Strong references are irrevelant. Nothing in this code is "kept" - these are all local, automatic variables, so they go out of existence as soon as the code runs. Only persistent references can make an object persist. An instance variable / property is an example of a persistent reference; it lives as long as the instance itself, unless of course you change its value. So the place to look is you instance variable, reportages.

You are saying:

Reportage *reportage = [self.reportages objectAtIndex:indexPath.row];

If there is no object at that index, there is no object at that index. It has nothing do with strong references. You need to think about where reportages is supposed to get its value.

It sounds from your use of the word "asynchronously" as if you might be setting reportages on a different thread from, and possibly actually later than, this code is running. That would be the issue.

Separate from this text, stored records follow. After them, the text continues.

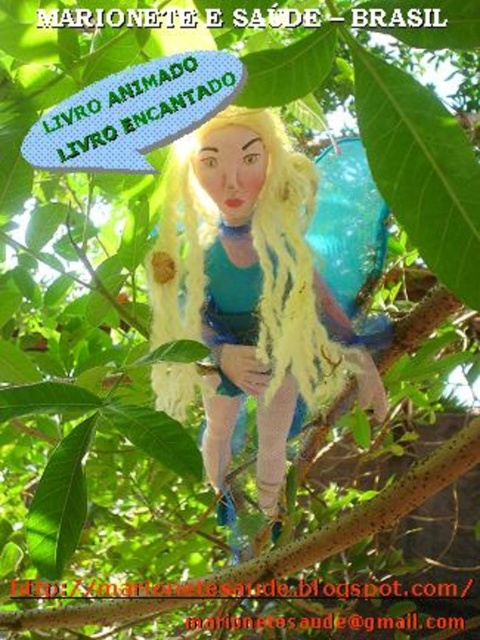
Between fuzzy fabric doll at center and brown rough tree branch at center, which one is positioned lower?

Positioned lower is brown rough tree branch at center.

Who is shorter, fuzzy fabric doll at center or brown rough tree branch at center?

Standing shorter between the two is brown rough tree branch at center.

What do you see at coordinates (248, 292) in the screenshot?
I see `fuzzy fabric doll at center` at bounding box center [248, 292].

The height and width of the screenshot is (640, 480). Identify the location of fuzzy fabric doll at center. (248, 292).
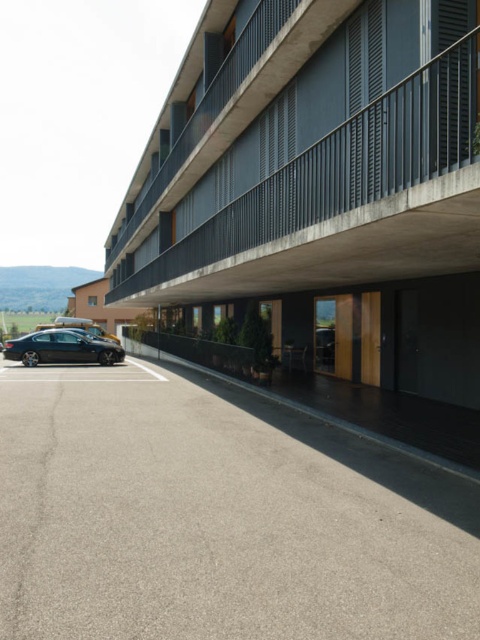
You are standing in front of the matte black building at center. You want to take a photo of it with your smartphone. The recommended distance for clear photos is at least 5 meters. Can you take a clear photo from your current position?

The matte black building at center is 5.26 meters away from camera, which meets the recommended distance of at least 5 meters. Therefore, you can take a clear photo from your current position.

You are standing in front of the building and want to park your car in the gray asphalt parking lot at lower left. The shiny black sedan at lower left is currently blocking the entrance. Can you drive around it to access the parking lot?

The gray asphalt parking lot at lower left is not as tall as the shiny black sedan at lower left, so the sedan is blocking the entrance. You can drive around it on either side to access the parking lot since the parking lot is shorter than the sedan.

You are standing in front of the matte black building at center and want to take a photo of it. Since the gray asphalt parking lot at lower left is in the foreground, will the building appear larger or smaller in the photo compared to the parking lot?

The matte black building at center has a greater height compared to the gray asphalt parking lot at lower left, so the building will appear larger in the photo than the parking lot.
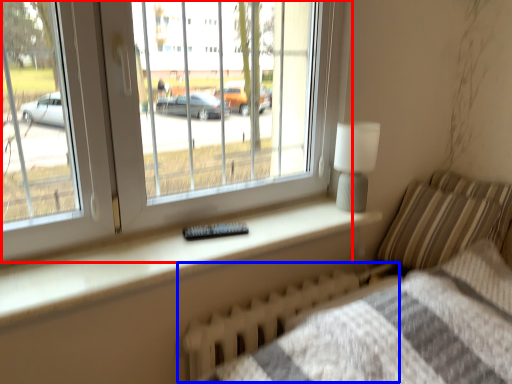
Question: Which object is closer to the camera taking this photo, window (highlighted by a red box) or radiator (highlighted by a blue box)?

Choices:
 (A) window
 (B) radiator

Answer: (A)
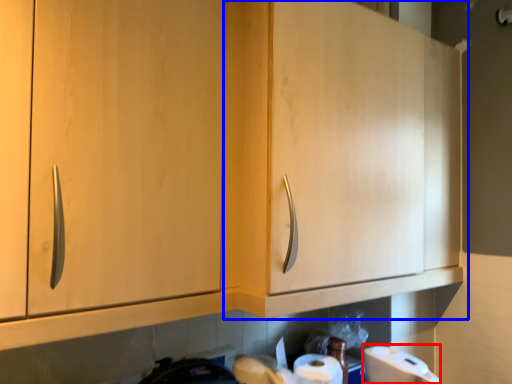
Question: Which of the following is the farthest to the observer, toilet paper (highlighted by a red box) or cabinetry (highlighted by a blue box)?

Choices:
 (A) toilet paper
 (B) cabinetry

Answer: (A)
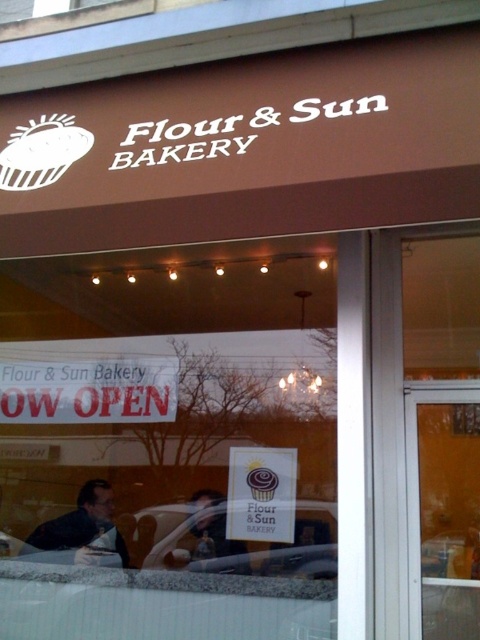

You need to get your threading and order of events sorted out.

6 Comments

But the ReportageTeaserPanelViewController instance should still have a reference to reportage even if the array is emptied.
@AaronBrager But his code overwrites that reference with nil.
The object is in the index when I get it to launch the ReportageTeaserPanelViewController. But next, asynchronously, I reload the array in the parent which causes the object in ReportageTeaserPanelViewController be nil.
Yes, and that is what I am suggesting you need to get sorted out.
If there is no object at that index it's because the array is not that big, and he should get an array index out of bounds exception.